How to complete this task: State how many lines of the data contain the word "ring", and write nothing besides the number.
═══ Dataset extract ═══
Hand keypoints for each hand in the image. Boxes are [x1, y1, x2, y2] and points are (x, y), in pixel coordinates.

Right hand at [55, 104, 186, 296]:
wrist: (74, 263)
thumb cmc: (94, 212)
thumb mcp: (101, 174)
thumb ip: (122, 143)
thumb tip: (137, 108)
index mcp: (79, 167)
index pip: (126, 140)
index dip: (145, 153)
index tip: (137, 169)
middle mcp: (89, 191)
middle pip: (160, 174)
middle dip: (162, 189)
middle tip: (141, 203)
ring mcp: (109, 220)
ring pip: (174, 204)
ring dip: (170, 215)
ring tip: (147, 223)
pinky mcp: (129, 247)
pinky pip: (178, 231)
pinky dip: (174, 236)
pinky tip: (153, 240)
═══
═══ Dataset extract ═══
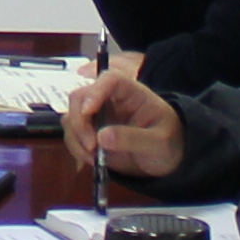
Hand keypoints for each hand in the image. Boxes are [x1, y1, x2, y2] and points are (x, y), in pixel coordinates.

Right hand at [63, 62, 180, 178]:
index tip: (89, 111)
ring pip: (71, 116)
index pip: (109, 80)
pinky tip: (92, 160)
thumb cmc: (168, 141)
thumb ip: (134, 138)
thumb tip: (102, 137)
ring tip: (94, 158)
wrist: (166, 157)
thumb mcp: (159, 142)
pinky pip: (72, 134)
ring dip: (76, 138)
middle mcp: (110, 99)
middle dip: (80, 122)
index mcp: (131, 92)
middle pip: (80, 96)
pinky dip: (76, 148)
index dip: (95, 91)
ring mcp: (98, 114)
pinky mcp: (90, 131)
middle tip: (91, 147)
═══
Solved exercise: 8